For hummingbirds on perches: Nikon D800E in 1.2 crop mode, 500mm lens with an extension tube (for closer minimum focus), plus a bracket-mounted flash with Better Beamer flash extender attached, flash output between -1 and -2 fill. Matrix metering, aperture priority (so shutter speeds were between 1/60 and 1/250 sec.), ISO 1000 (low light where I was photographing), f/11.
For hummingbirds in flight: Nikon D4 with 80-400mm lens, manual exposure, ISO 400, 1/250 sec. at f/11. In order to freeze the wing movement, I needed to light the entire scene (no fill flash here) using very short flash durations. This is actually easy to get: set a regular flash on manual output at about 1/16 power and position the flash relatively close to the subject. I used four flashes: one on-camera (set at an even lower power output), two on light stands aimed from either side toward where the birds would fly into a feeder, and one on another light stand and aimed at an artificial background (a print of out-of-focus vegetation).
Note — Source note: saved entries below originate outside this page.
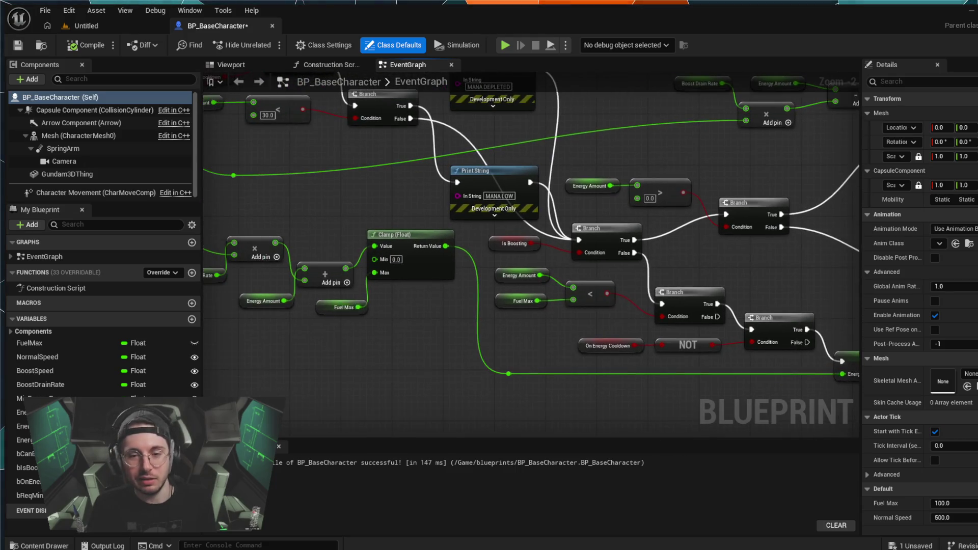
left_click_drag(255, 225, 374, 280)
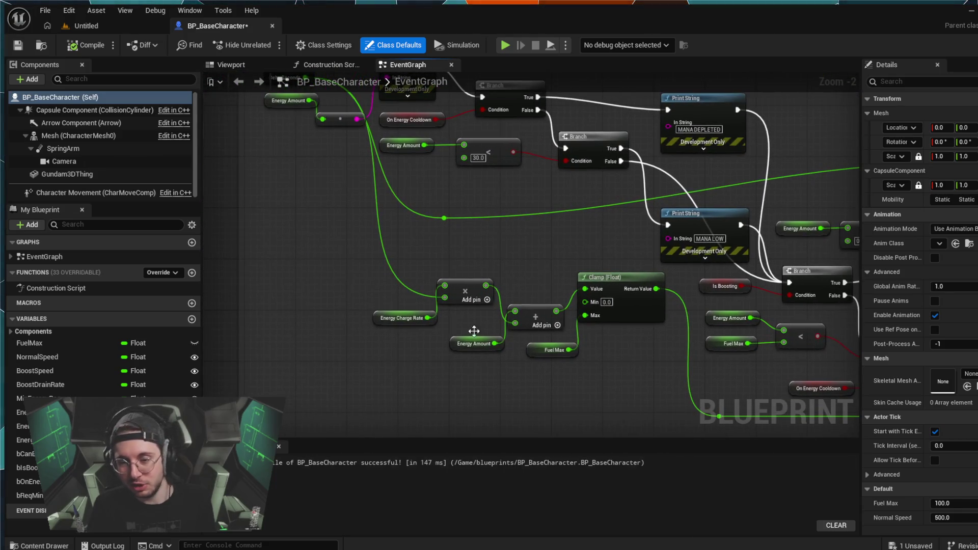
mouse_move(585, 301)
left_mouse_down()
mouse_move(591, 343)
mouse_move(557, 336)
mouse_move(582, 353)
mouse_move(310, 338)
left_mouse_up()
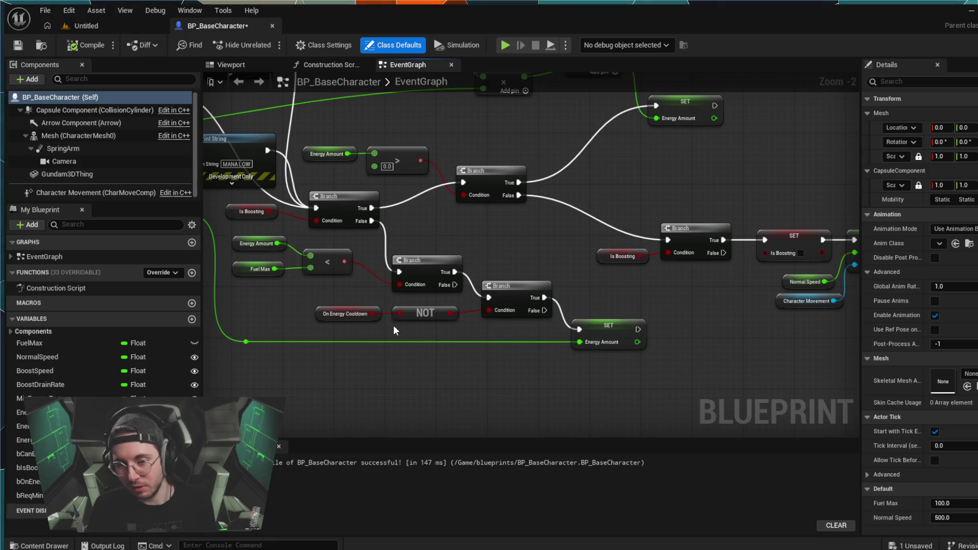
mouse_move(255, 185)
left_mouse_down()
mouse_move(433, 263)
mouse_move(375, 227)
mouse_move(442, 256)
left_mouse_up()
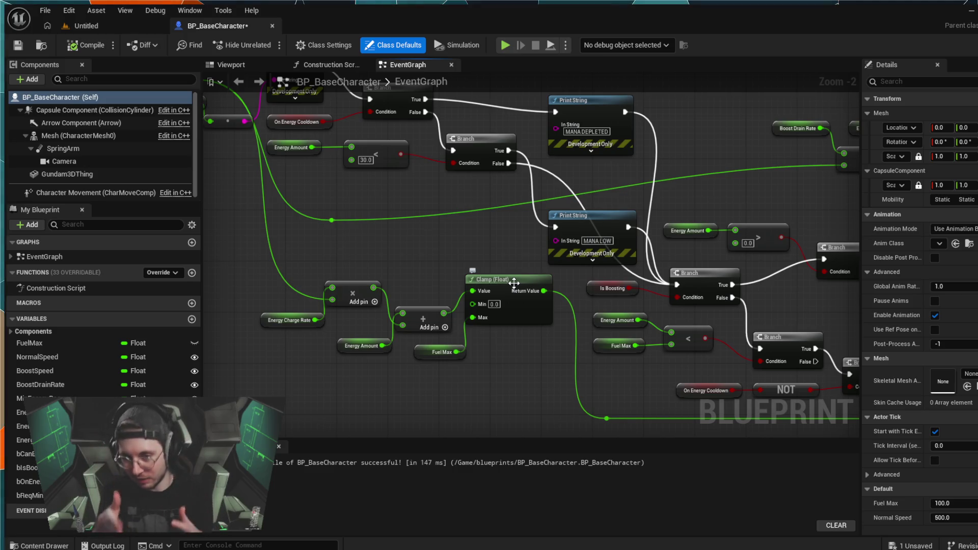
mouse_move(493, 227)
left_mouse_down()
mouse_move(440, 187)
mouse_move(463, 204)
left_mouse_up()
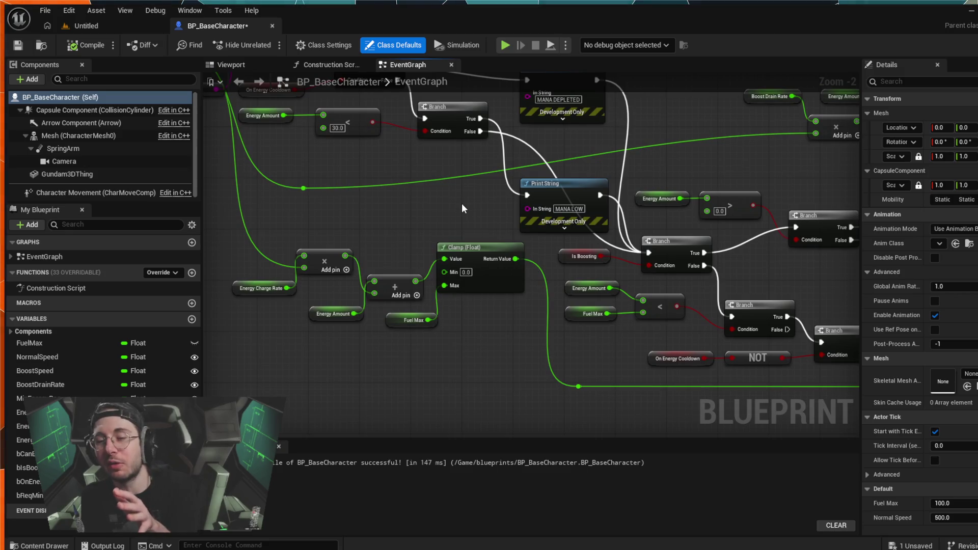
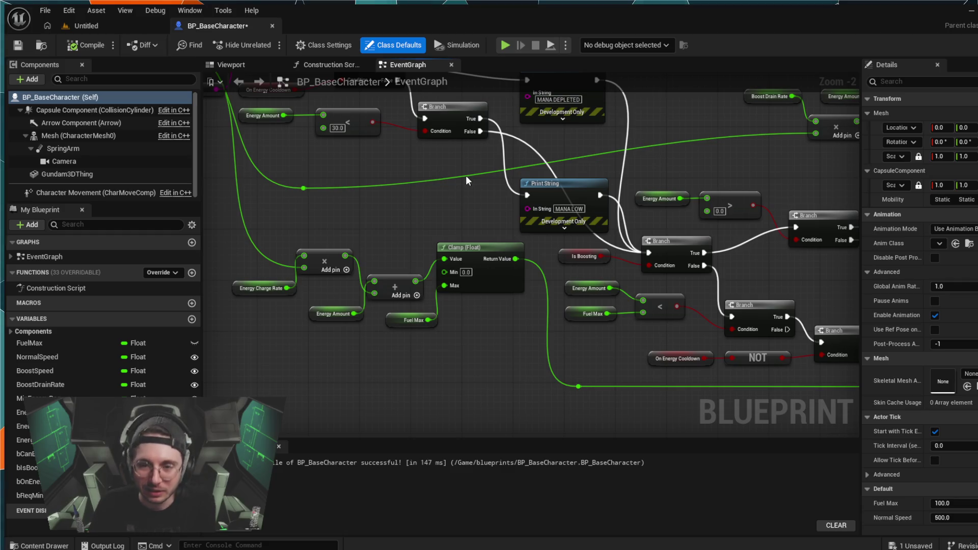
Step: Pan through the energy graph to review the compare, Clamp, add and Boost Drain Rate nodes
mouse_move(465, 176)
left_mouse_down()
mouse_move(508, 325)
mouse_move(524, 303)
mouse_move(567, 289)
mouse_move(559, 264)
mouse_move(442, 340)
mouse_move(511, 312)
mouse_move(560, 305)
mouse_move(567, 268)
mouse_move(444, 202)
mouse_move(382, 201)
mouse_move(374, 172)
left_mouse_up()
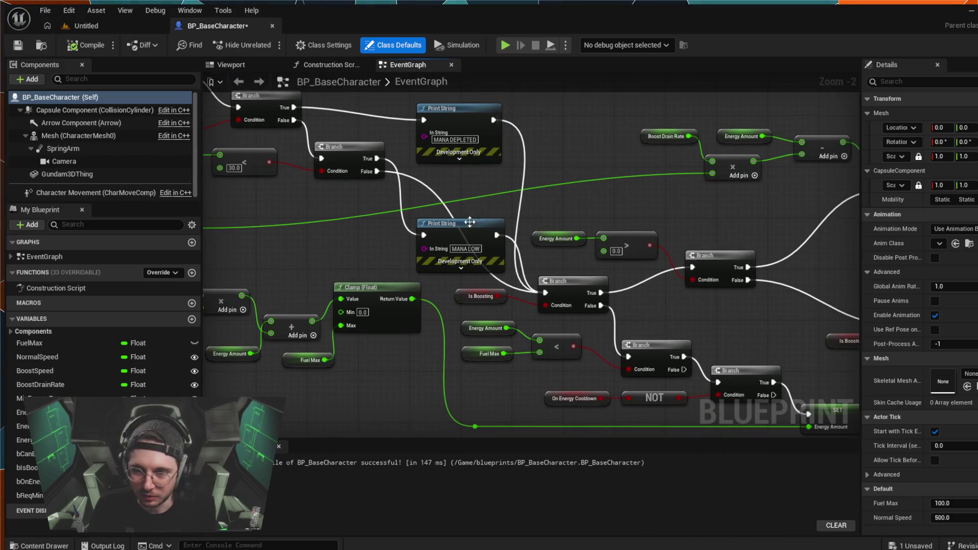
mouse_move(669, 302)
left_mouse_down()
mouse_move(612, 311)
mouse_move(532, 238)
left_mouse_up()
To determine flash position, and consequently the f/stop to use, take a shot and take a look at the camera’s LCD. The on-camera flash triggered all the other flash units; in other words, the flashes were simple slave units. Since I was the only person working the area my flashes did not interfere with any other setup, otherwise I might have needed radio flash triggers which I don’t own.
I might note that most Nikon flashes can be set in an SU-4 mode, which allows them to act as basic optical slaves with any brand of camera. Slave flashes certainly don’t need to be current models. I have a Nikon SB-80DX (discontinued 10 years ago) which I picked up brand new in the box about a year ago for $25.
2 Comments
Thank you for a great tutorial on hummingbird photography. Really useful idea – background using a print of out-of-focus vegetation.
Great images John..many thanks for sharing your techniques.